BEGIN INFORMATION GIVEN
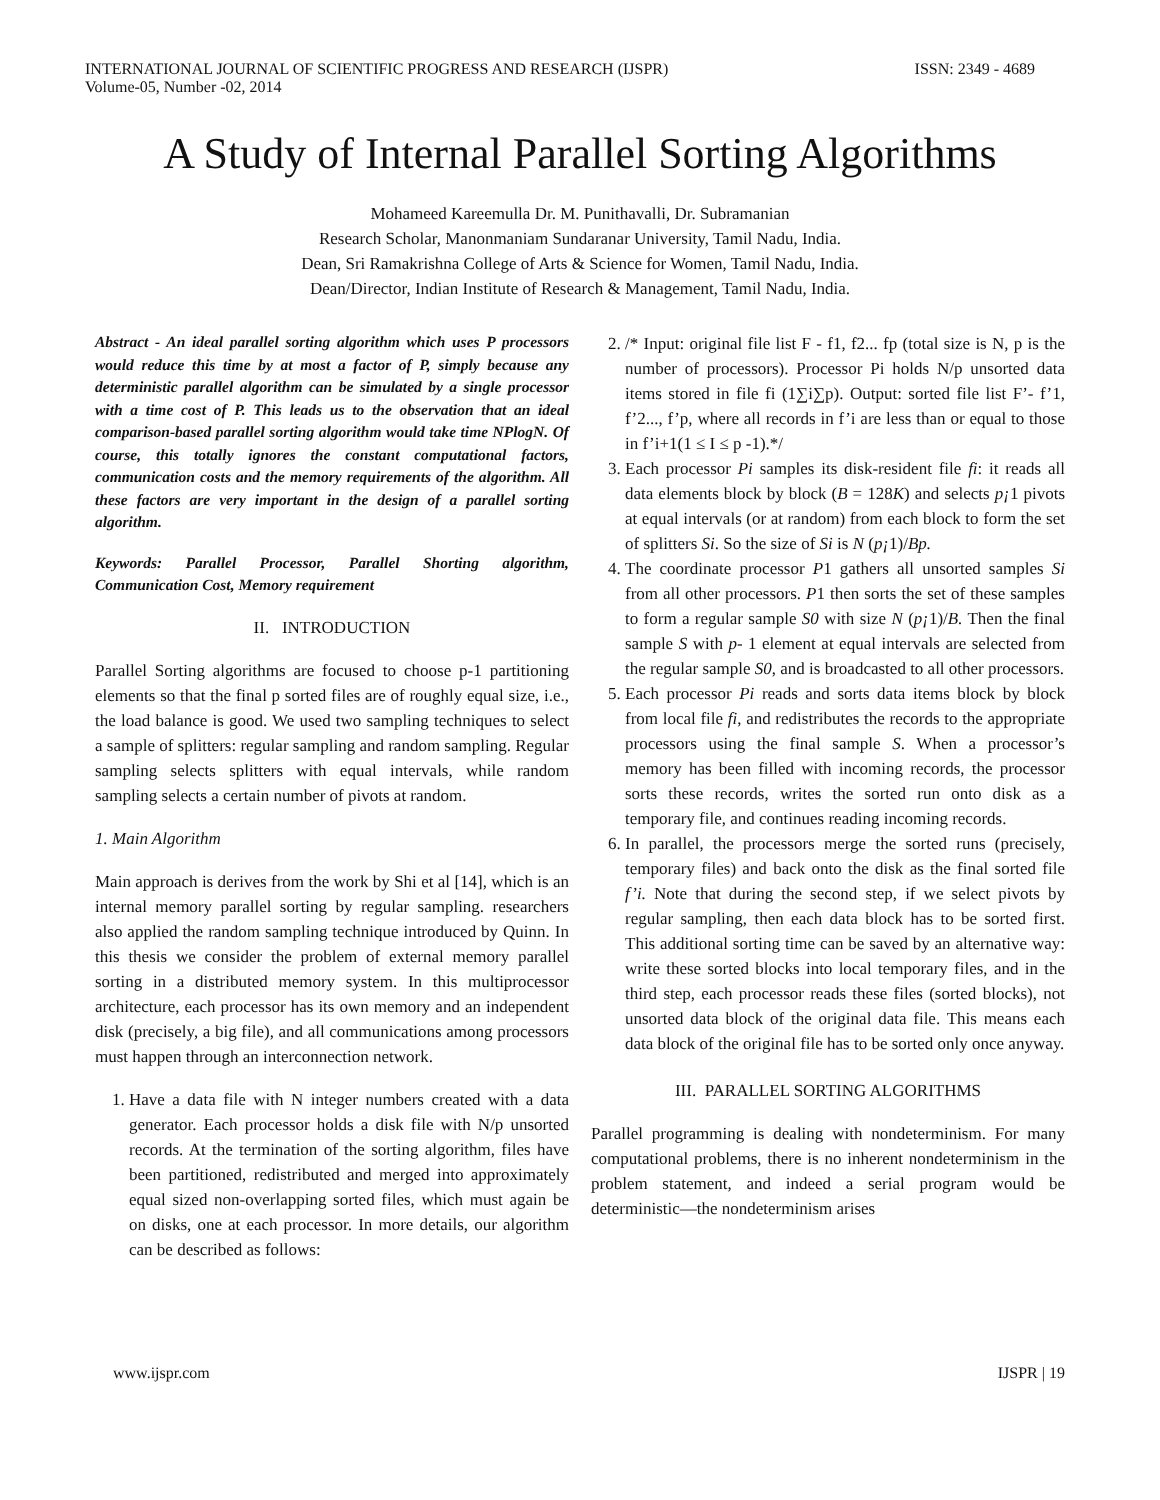INTERNATIONAL JOURNAL OF SCIENTIFIC PROGRESS AND RESEARCH (IJSPR) ISSN: 2349 - 4689
Volume-05, Number -02, 2014
A Study of Internal Parallel Sorting Algorithms
Mohameed Kareemulla Dr. M. Punithavalli, Dr. Subramanian
Research Scholar, Manonmaniam Sundaranar University, Tamil Nadu, India.
Dean, Sri Ramakrishna College of Arts & Science for Women, Tamil Nadu, India.
Dean/Director, Indian Institute of Research & Management, Tamil Nadu, India.
Abstract - An ideal parallel sorting algorithm which uses P processors would reduce this time by at most a factor of P, simply because any deterministic parallel algorithm can be simulated by a single processor with a time cost of P. This leads us to the observation that an ideal comparison-based parallel sorting algorithm would take time NPlogN. Of course, this totally ignores the constant computational factors, communication costs and the memory requirements of the algorithm. All these factors are very important in the design of a parallel sorting algorithm.
Keywords: Parallel Processor, Parallel Shorting algorithm, Communication Cost, Memory requirement
II. INTRODUCTION
Parallel Sorting algorithms are focused to choose p-1 partitioning elements so that the final p sorted files are of roughly equal size, i.e., the load balance is good. We used two sampling techniques to select a sample of splitters: regular sampling and random sampling. Regular sampling selects splitters with equal intervals, while random sampling selects a certain number of pivots at random.
1. Main Algorithm
Main approach is derives from the work by Shi et al [14], which is an internal memory parallel sorting by regular sampling. researchers also applied the random sampling technique introduced by Quinn. In this thesis we consider the problem of external memory parallel sorting in a distributed memory system. In this multiprocessor architecture, each processor has its own memory and an independent disk (precisely, a big file), and all communications among processors must happen through an interconnection network.
1. Have a data file with N integer numbers created with a data generator. Each processor holds a disk file with N/p unsorted records. At the termination of the sorting algorithm, files have been partitioned, redistributed and merged into approximately equal sized non-overlapping sorted files, which must again be on disks, one at each processor. In more details, our algorithm can be described as follows:
2. /* Input: original file list F - f1, f2... fp (total size is N, p is the number of processors). Processor Pi holds N/p unsorted data items stored in file fi (1∑i∑p). Output: sorted file list F’- f’1, f’2..., f’p, where all records in f’i are less than or equal to those in f’i+1(1 ≤ I ≤ p -1).*/
3. Each processor Pi samples its disk-resident file fi: it reads all data elements block by block (B = 128K) and selects p¡1 pivots at equal intervals (or at random) from each block to form the set of splitters Si. So the size of Si is N (p¡1)/Bp.
4. The coordinate processor P1 gathers all unsorted samples Si from all other processors. P1 then sorts the set of these samples to form a regular sample S0 with size N (p¡1)/B. Then the final sample S with p- 1 element at equal intervals are selected from the regular sample S0, and is broadcasted to all other processors.
5. Each processor Pi reads and sorts data items block by block from local file fi, and redistributes the records to the appropriate processors using the final sample S. When a processor’s memory has been filled with incoming records, the processor sorts these records, writes the sorted run onto disk as a temporary file, and continues reading incoming records.
6. In parallel, the processors merge the sorted runs (precisely, temporary files) and back onto the disk as the final sorted file f’i. Note that during the second step, if we select pivots by regular sampling, then each data block has to be sorted first. This additional sorting time can be saved by an alternative way: write these sorted blocks into local temporary files, and in the third step, each processor reads these files (sorted blocks), not unsorted data block of the original data file. This means each data block of the original file has to be sorted only once anyway.
III. PARALLEL SORTING ALGORITHMS
Parallel programming is dealing with nondeterminism. For many computational problems, there is no inherent nondeterminism in the problem statement, and indeed a serial program would be deterministic—the nondeterminism arises
www.ijspr.com IJSPR | 19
END INFORMATION GIVEN
ABOUT THIS EXERCISE –
Check each line of the material above for the word "items", then state how many lines hold it. Only the number.

TASK RESPONSE –
2